Photoemission response of 2D states

TL;DR

This paper presents a Fourier analysis-based framework that links the photoemission response of 2D electron states to their wavefunctions, enabling the characterization of various surface and interface states through ARPES data.

Contribution

It introduces a novel formalism connecting ARPES intensity patterns to wavefunction Fourier components, facilitating fundamental property access of 2D states.

Findings

Periodic ARPES peaks relate to wavefunction Fourier series.

Aperiodic hv-dependence indicates localized states.

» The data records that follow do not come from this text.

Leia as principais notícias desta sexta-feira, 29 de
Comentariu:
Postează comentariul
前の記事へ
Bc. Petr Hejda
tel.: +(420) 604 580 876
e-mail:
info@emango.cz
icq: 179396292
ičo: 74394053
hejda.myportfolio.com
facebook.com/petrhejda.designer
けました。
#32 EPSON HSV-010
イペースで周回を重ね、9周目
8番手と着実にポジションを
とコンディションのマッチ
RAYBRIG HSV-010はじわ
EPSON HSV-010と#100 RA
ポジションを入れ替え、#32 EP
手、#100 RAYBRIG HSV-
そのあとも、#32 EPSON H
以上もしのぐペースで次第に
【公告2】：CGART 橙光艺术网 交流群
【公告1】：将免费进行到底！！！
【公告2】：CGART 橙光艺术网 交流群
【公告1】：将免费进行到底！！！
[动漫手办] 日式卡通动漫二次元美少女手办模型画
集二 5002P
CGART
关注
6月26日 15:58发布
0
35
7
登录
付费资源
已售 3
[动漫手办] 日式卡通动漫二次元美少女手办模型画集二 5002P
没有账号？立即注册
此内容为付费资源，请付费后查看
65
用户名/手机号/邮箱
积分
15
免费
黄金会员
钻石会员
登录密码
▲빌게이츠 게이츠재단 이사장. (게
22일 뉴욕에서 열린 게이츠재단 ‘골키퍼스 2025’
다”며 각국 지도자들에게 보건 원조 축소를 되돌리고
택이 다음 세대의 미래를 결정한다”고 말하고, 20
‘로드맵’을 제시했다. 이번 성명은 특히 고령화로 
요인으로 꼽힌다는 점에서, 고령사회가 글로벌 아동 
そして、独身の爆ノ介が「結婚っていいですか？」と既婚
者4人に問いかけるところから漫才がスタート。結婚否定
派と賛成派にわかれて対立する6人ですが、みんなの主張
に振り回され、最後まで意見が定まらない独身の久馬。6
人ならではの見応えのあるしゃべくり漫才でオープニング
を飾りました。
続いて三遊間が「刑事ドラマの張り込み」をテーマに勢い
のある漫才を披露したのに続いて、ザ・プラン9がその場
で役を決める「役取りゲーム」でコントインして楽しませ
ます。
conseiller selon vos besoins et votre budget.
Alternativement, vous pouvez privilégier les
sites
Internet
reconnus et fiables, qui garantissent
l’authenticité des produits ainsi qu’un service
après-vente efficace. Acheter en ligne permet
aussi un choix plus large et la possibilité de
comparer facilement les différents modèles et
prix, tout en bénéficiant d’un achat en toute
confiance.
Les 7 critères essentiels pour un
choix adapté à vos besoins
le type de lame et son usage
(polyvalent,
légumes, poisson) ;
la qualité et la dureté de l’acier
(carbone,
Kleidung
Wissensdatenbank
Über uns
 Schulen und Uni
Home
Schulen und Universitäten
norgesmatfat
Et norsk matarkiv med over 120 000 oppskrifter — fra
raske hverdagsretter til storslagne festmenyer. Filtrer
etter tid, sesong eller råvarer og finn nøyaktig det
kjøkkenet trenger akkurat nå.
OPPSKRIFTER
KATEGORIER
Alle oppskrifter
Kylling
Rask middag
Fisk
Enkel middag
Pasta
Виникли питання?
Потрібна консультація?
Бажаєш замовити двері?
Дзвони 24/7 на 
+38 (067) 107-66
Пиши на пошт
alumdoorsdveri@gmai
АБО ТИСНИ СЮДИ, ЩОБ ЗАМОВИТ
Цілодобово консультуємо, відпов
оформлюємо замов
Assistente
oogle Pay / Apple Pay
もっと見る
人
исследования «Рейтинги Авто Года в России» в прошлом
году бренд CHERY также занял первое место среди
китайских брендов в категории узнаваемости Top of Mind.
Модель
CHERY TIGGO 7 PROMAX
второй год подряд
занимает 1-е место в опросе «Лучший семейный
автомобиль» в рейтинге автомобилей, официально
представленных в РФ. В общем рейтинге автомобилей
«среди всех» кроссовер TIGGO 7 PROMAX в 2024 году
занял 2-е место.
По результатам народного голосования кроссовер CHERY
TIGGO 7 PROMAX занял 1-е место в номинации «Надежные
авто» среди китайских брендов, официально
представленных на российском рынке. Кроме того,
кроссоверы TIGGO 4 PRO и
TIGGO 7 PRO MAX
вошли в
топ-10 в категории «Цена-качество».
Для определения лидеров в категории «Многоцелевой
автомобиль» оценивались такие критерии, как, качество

Method applied to multiple experimental data sets.

Abstract

A lucid Fourier analysis based description of the photoemission process is presented that directly relates photon energy (hv) dependent ARPES response of two-dimensional (2D) electron states to their wavefunctions. The states formed by quantum confinement of bulk Bloch waves (including Shockley-Tamm type surface and interface states, and quantum-well states) show periodic peaks of ARPES intensity as a function of hv. Amplitudes of these peaks reflect Fourier series of the oscillating Bloch-wave component of the wavefunction, and their broadening spatial confinement of its envelope function. In contrast, the 2D formed by local orbitals (dangling bonds and defects at the surface or interface) show aperiodic hv-dependence, where the rate of decay reflects localization of these states in the out-of-plane direction. This formalism sets up a straightforward methodology to access fundamental properties of different 2D states, as illustrated by analysis of previous photoemission experimental data including the paradigm Al(100) surface state, quantum-well states in multilayer graphene and at the buried GaAlN/GaN interface, and molecular orbitals.